Time Line and EditGrid

EDIT- What I should have said was check out the SIMILE Time Line project and their Exhibit project on US Presidents. They both show some interesting interactive ways to check out data. If you’re interested in my at least semi-geeky pursuit of an easy way to generate the XML for the timeline read on at your own risk. Real geeks will probably just be annoyed at my ignornace.

My interest in the SIMILE time line project was peaked by this post on TuttleSVC.


It is by far the best time line option I’ve seen.  I encourage you to check it out even if you have no intention of trying to create your own versions.  The Presidential Exhibit example is also awesome and well worth checking out.  It works in google maps and the Time Line feature as well as a variety of optional searches based on lots of data.

  • interactive
  • lower level overview view (I know that sounds awkward) is a good idea
  • you can embed images and links in the pop up windows (like google earth/maps) so the time line can become a pretty effective index for a historical website that helps teach concepts while you navigate


  • difficulty for teachers/students to create their own content
  • css knowledge is needed for more advanced formatting

I played around and made a time line or two and realized very few teachers/students would want mess with formatting the xml data to drive the time line.

I started out seeing if I could create the xml based on a convoluted formula in a googledocs spreadsheet. Feel free to laugh at my attempt here– (although it is worth noting that all the data, other than the name of the President, is retrieved via the googlelookup function). So that didn’t work out too well . . . and I started looking around a little more and found that EditGrid will export to XML (some people were using it to create KMZ files for Google Earth which is neat in and of itself).  The XML is then taken and converted using XSL to the type of XML you’d need for (in this case) the time line.

After all that I haven’t really achieved anything other than becoming frustrated with my own ignorance.  But- I think the idea is sound and has some possibilities.  It’d probably be easier to just write something server side that would transform data entered on web page into the right XML directly but I’m even farther away from figuring out how to do that.

Maybe I’ll figure something out, maybe someone else will and I’ll find out about it.  What’s interesting is that we are getting closer to being able to push data around and view it how it is most useful to us.  Although it is frustrating to be on the cusp, it’s also exciting.

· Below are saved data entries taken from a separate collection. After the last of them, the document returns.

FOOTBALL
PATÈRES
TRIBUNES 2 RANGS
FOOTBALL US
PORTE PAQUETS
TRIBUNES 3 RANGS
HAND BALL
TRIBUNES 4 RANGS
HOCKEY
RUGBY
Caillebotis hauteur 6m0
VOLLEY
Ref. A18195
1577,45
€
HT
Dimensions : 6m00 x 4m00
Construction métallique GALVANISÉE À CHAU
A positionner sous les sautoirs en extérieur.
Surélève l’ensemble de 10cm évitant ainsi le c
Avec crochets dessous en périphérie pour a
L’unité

7 thoughts on “Time Line and EditGrid

  1. Your assessment of the SIMILE timeline project was about the same as mine Tom. It’s a fantastic tool! But it’s in no way ready for “prime time” teacher use. Manipulating XML code, hooking up to the API, and other technical barriers are a bit much for most non-bionic teachers.

  2. Todd-

    I love the excel option for timelines. I had done a few attempts at some similar things but nothing nearly as nice. I really appreciate the link.

    I’m going to play around with the template and see if I can’t make it a little more student friendly/indestructable.

  3. Yeah, I played around with it and managed to do a few things to make it nicer (shrunk a few columns, hid some things, moved the actual timeline to a separate sheet in the workbook, etc.), but part of the Vertex42 guidelines is that you don’t make any modifications available on a network. So I technically can’t post the changes I’ve made to the Web and neither can you. Meh… maybe it’s not so crucial to follow that guideline. I’ll show mine if you show yours.

  4. Here’s another link I found:

    It’s a bit cumbersome, but once you teach the students how to enter information, this provides a lot of options and plenty of room for expansion/explanation. I’d use the “Description” part of the event detail for students to put in a quotation or page reference. The idea of linking images with events is great, though I wish it would show up in the main timeline (you have to click an event, a little box pops up with extra details about the event, and the image shows up there). The main timeline is just the title of the event and a black box, both of which are links to more details. Once students finish these timelines, they are easy to throw online, available to anyone that wants them.

  5. Hi, you got a really great blog. I just came across it today while researching the simile project for a timeline of Argentine history I want to create. I’m adding your site to my feeder since there’s a lot of handy tips here. Thanks.